**YOUR OBJECTIVE**
Give back the lines below exactly, but do not include any pictures.

**DATA EXTRACT**
──────────────────────────────

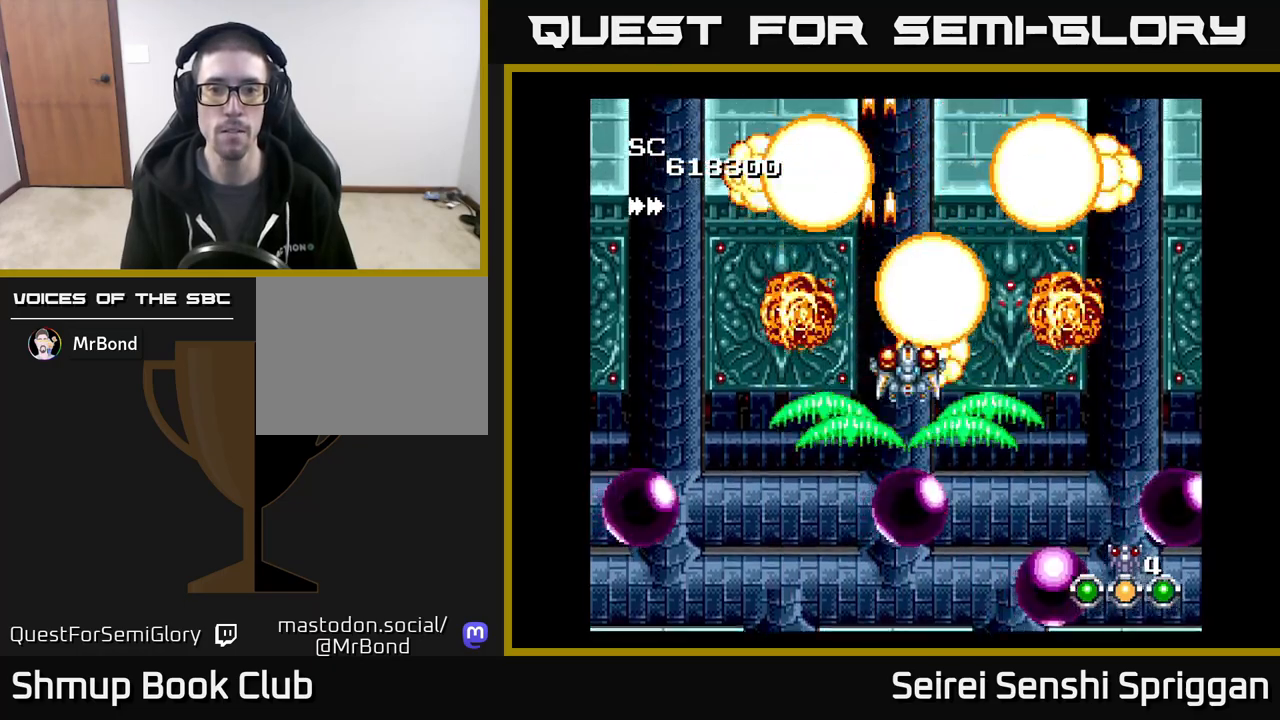
{"buttons": ["X", "DPAD_LEFT"], "events": [[33, "DPAD_UP", "down"], [133, "DPAD_UP", "up"], [467, "DPAD_LEFT", "down"]]}
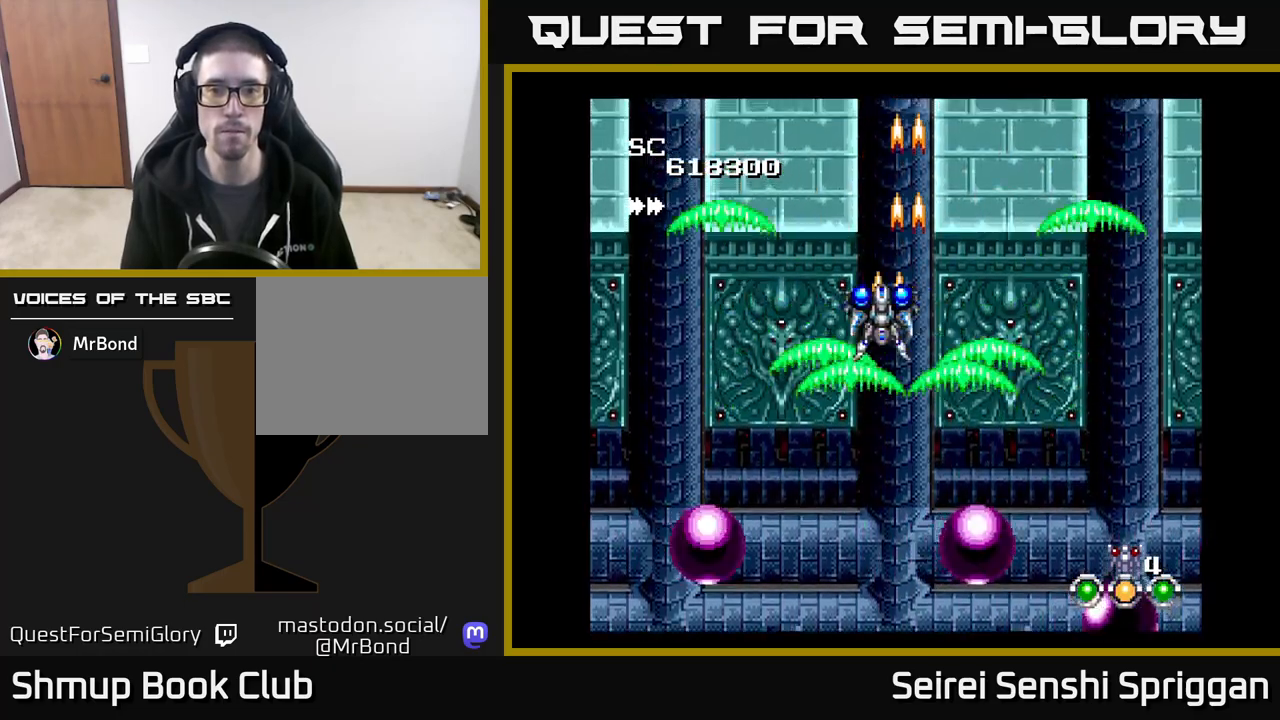
{"buttons": ["X"], "events": [[67, "DPAD_LEFT", "up"], [83, "DPAD_DOWN", "down"], [83, "DPAD_RIGHT", "down"], [167, "DPAD_RIGHT", "up"], [233, "DPAD_DOWN", "up"]]}
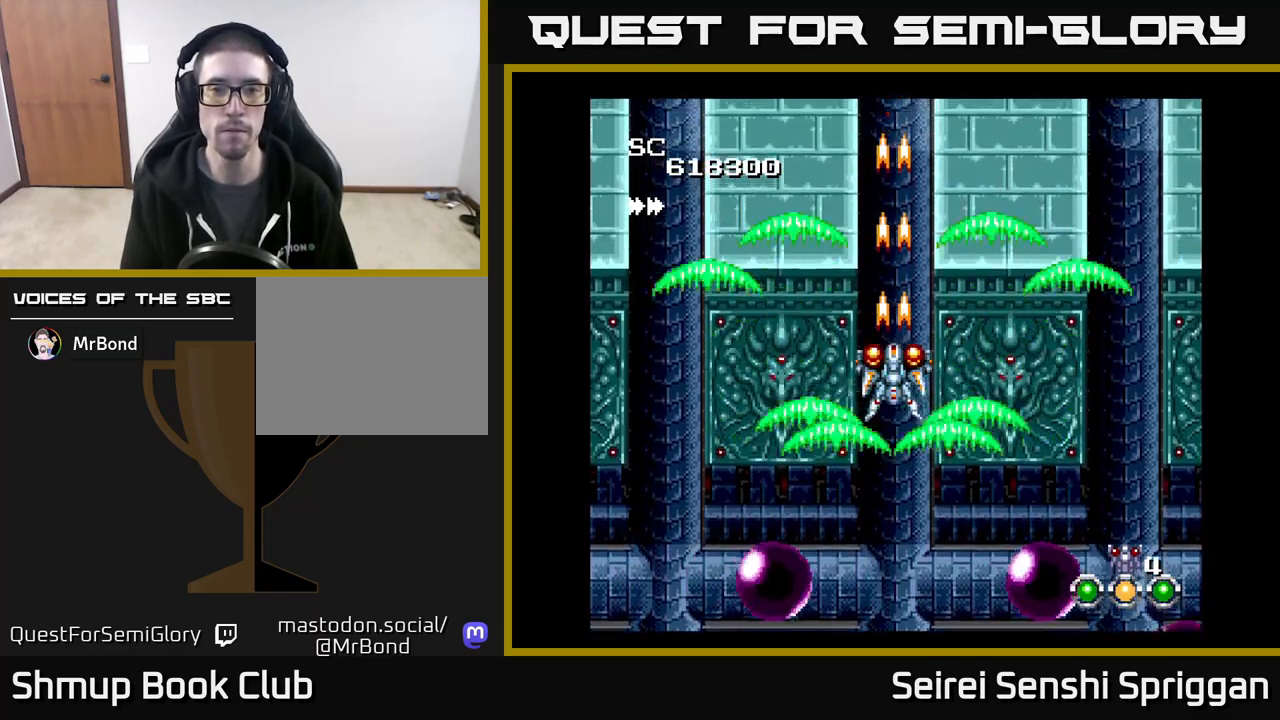
{"buttons": ["X", "DPAD_UP"], "events": [[450, "DPAD_UP", "down"]]}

──────────────────────────────

**REPLY TO THE EXERCISE**
{"buttons": ["X", "DPAD_LEFT"], "events": [[33, "DPAD_UP", "down"], [133, "DPAD_UP", "up"], [467, "DPAD_LEFT", "down"]]}
{"buttons": ["X"], "events": [[67, "DPAD_LEFT", "up"], [83, "DPAD_DOWN", "down"], [83, "DPAD_RIGHT", "down"], [167, "DPAD_RIGHT", "up"], [233, "DPAD_DOWN", "up"]]}
{"buttons": ["X", "DPAD_UP"], "events": [[450, "DPAD_UP", "down"]]}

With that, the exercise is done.